▸ **Data to examine**:
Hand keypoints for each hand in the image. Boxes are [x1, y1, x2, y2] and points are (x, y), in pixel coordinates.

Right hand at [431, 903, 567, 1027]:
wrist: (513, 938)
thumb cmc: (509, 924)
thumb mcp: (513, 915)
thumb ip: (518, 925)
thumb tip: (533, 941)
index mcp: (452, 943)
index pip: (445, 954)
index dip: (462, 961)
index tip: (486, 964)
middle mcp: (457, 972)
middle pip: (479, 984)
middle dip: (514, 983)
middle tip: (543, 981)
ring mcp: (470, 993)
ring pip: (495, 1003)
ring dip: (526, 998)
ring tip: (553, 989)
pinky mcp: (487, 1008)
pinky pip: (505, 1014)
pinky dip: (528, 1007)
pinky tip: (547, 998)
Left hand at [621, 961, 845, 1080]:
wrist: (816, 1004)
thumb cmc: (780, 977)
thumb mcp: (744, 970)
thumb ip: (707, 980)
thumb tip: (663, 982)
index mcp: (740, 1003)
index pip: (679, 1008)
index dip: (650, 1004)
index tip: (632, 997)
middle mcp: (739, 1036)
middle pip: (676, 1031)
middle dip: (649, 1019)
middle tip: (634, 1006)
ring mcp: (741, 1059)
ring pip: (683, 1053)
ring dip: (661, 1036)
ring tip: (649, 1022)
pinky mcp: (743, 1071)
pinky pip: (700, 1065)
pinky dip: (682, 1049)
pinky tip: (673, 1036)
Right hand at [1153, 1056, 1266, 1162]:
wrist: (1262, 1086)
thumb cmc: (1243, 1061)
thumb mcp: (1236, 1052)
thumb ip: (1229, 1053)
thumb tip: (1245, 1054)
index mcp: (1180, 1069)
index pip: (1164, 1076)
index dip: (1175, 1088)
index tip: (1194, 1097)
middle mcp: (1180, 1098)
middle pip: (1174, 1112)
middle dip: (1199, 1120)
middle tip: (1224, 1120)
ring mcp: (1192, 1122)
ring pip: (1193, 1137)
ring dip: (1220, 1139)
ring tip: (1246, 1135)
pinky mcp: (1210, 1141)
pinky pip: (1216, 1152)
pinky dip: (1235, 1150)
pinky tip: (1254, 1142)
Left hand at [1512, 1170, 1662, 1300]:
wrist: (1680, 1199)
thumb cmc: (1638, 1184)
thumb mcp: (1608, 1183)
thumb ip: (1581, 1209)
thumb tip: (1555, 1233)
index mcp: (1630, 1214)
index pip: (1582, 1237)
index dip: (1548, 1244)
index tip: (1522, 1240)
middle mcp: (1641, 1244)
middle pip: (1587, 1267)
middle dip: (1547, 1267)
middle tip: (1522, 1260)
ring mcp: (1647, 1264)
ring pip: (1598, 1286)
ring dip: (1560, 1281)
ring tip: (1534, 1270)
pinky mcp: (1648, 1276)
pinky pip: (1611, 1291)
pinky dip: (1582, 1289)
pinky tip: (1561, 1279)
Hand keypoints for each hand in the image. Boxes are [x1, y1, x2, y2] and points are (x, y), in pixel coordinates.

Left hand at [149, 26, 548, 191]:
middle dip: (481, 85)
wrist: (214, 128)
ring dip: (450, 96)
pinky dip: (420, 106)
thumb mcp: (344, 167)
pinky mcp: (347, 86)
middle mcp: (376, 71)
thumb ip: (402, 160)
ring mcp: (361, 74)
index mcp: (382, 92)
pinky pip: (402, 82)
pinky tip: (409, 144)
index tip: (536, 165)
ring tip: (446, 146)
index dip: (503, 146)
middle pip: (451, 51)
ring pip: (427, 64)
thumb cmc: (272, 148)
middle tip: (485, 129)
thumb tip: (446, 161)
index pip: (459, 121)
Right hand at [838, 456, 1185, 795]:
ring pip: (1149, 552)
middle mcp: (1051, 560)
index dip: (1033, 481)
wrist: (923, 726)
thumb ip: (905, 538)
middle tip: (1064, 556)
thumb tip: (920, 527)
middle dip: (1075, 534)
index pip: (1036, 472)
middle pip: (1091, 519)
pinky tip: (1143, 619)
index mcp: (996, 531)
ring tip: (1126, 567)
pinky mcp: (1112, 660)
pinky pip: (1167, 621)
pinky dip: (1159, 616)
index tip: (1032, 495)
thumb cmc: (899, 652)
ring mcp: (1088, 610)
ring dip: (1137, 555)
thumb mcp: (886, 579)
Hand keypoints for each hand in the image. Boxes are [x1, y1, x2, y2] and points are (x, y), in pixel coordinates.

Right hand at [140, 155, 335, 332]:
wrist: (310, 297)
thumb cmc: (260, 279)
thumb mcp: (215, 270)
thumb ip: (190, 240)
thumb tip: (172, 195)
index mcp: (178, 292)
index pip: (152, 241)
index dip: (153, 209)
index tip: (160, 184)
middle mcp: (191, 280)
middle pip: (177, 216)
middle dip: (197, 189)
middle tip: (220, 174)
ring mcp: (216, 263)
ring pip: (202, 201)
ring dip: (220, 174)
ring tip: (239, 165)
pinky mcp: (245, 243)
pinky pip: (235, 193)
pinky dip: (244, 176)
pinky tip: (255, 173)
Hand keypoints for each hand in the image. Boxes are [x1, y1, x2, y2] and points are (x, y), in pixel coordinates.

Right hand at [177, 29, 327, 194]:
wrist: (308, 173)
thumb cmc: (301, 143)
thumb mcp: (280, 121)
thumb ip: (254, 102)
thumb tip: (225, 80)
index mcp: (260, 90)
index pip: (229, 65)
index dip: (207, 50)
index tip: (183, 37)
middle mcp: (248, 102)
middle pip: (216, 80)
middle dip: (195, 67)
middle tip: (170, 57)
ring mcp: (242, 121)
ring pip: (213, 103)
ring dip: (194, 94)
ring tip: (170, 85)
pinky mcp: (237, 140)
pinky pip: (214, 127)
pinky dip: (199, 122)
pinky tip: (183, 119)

▸ **Exercise prompt**:
Set all the data down again, exactly as it reads above.

▸ **Task response**:
Hand keypoints for each hand in the image. Boxes are [x1, y1, x2, y2] and points are (x, y), in pixel coordinates.

Right hand at [431, 903, 567, 1027]:
wrist: (513, 938)
thumb cmc: (509, 924)
thumb mcp: (513, 915)
thumb ip: (518, 925)
thumb tip: (533, 941)
index mcp: (452, 943)
index pip: (445, 954)
index dip: (462, 961)
index tip: (486, 964)
middle mcp: (457, 972)
middle pip: (479, 984)
middle dip: (514, 983)
middle tip: (543, 981)
ring mcp: (470, 993)
ring pip: (495, 1003)
ring dip: (526, 998)
ring tip: (553, 989)
pinky mcp: (487, 1008)
pinky pip: (505, 1014)
pinky dip: (528, 1007)
pinky tip: (547, 998)
Left hand at [621, 961, 845, 1080]:
wrist: (816, 1004)
thumb cmc: (780, 977)
thumb mcp: (744, 970)
thumb ip: (707, 980)
thumb tip: (663, 982)
index mcp: (740, 1003)
index pip: (679, 1008)
index dip: (650, 1004)
index tip: (632, 997)
middle mcp: (739, 1036)
middle pip: (676, 1031)
middle dip: (649, 1019)
middle tip: (634, 1006)
ring mcp: (741, 1059)
ring pip: (683, 1053)
ring dip: (661, 1036)
ring tip: (649, 1022)
pinky mcp: (743, 1071)
pinky pip: (700, 1065)
pinky dip: (682, 1049)
pinky tip: (673, 1036)
Right hand at [1153, 1056, 1266, 1162]:
wrist: (1262, 1086)
thumb cmc: (1243, 1061)
thumb mcp: (1236, 1052)
thumb ip: (1229, 1053)
thumb tip: (1245, 1054)
index mcp: (1180, 1069)
index pip: (1164, 1076)
index dip: (1175, 1088)
index tip: (1194, 1097)
middle mcp: (1180, 1098)
middle pip: (1174, 1112)
middle dip: (1199, 1120)
middle tip: (1224, 1120)
ring mcp: (1192, 1122)
ring pip: (1193, 1137)
ring dip: (1220, 1139)
ring tip: (1246, 1135)
pinky mcp: (1210, 1141)
pinky pip: (1216, 1152)
pinky dip: (1235, 1150)
pinky tip: (1254, 1142)
Left hand at [1512, 1170, 1662, 1300]:
wrist: (1680, 1199)
thumb cmc: (1638, 1184)
thumb mcp: (1608, 1183)
thumb ip: (1581, 1209)
thumb tip: (1555, 1233)
index mcp: (1630, 1214)
index pip: (1582, 1237)
index dip: (1548, 1244)
index tip: (1522, 1240)
middle mcp: (1641, 1244)
middle pip: (1587, 1267)
middle dip: (1547, 1267)
middle tip: (1522, 1260)
ring mcp: (1647, 1264)
ring pip: (1598, 1286)
ring dip: (1560, 1281)
ring tip: (1534, 1270)
pinky mcp: (1648, 1276)
pinky pip: (1611, 1291)
pinky dip: (1582, 1289)
pinky tip: (1561, 1279)
Hand keypoints for each hand in the image. Boxes are [x1, y1, x2, y2] and points are (x, y), in pixel coordinates.

Left hand at [149, 26, 548, 191]:
middle dip: (481, 85)
wrist: (214, 128)
ring dip: (450, 96)
pinky dip: (420, 106)
thumb mcp: (344, 167)
pinky mcp: (347, 86)
middle mcp: (376, 71)
thumb ip: (402, 160)
ring mcp: (361, 74)
index mcp: (382, 92)
pinky pip: (402, 82)
pinky tip: (409, 144)
index tip: (536, 165)
ring tip: (446, 146)
index dip: (503, 146)
middle pip: (451, 51)
ring pip: (427, 64)
thumb cmc: (272, 148)
middle tip: (485, 129)
thumb tip: (446, 161)
index pip: (459, 121)
Right hand at [838, 456, 1185, 795]:
ring pip: (1149, 552)
middle mcp: (1051, 560)
index dip: (1033, 481)
wrist: (923, 726)
thumb ip: (905, 538)
middle tip: (1064, 556)
thumb tip: (920, 527)
middle dip: (1075, 534)
index pip: (1036, 472)
middle pip: (1091, 519)
pinky tip: (1143, 619)
index mcp: (996, 531)
ring tip: (1126, 567)
pinky mcp: (1112, 660)
pinky pip: (1167, 621)
pinky dip: (1159, 616)
index tip: (1032, 495)
thumb cmc: (899, 652)
ring mcp: (1088, 610)
ring dip: (1137, 555)
thumb mcp: (886, 579)
Hand keypoints for each hand in the image. Boxes are [x1, y1, x2, y2] and points are (x, y), in pixel coordinates.

Right hand at [140, 155, 335, 332]:
wrist: (310, 297)
thumb cmc: (260, 279)
thumb mcp: (215, 270)
thumb ip: (190, 240)
thumb tip: (172, 195)
index mcp: (178, 292)
index pip: (152, 241)
index dip: (153, 209)
index tip: (160, 184)
middle mcp: (191, 280)
middle pip: (177, 216)
middle dip: (197, 189)
middle tip: (220, 174)
ring mcp: (216, 263)
ring pip: (202, 201)
ring dip: (220, 174)
ring tip: (239, 165)
pinky mcp: (245, 243)
pinky pip: (235, 193)
pinky dip: (244, 176)
pinky tip: (255, 173)
Hand keypoints for each hand in the image. Boxes are [x1, y1, x2, y2] and points are (x, y), in pixel coordinates.

Right hand at [177, 29, 327, 194]:
wrist: (308, 173)
thumb cmc: (301, 143)
thumb mcp: (280, 121)
thumb ip: (254, 102)
thumb tip: (225, 80)
index mcp: (260, 90)
index pip: (229, 65)
index dip: (207, 50)
index tip: (183, 37)
middle mcp: (248, 102)
middle pip: (216, 80)
middle dip: (195, 67)
middle tip: (170, 57)
ring mcp: (242, 121)
ring pip: (213, 103)
ring dip: (194, 94)
ring tip: (170, 85)
pinky mcp: (237, 140)
pinky pip: (214, 127)
pinky dip: (199, 122)
pinky tip: (183, 119)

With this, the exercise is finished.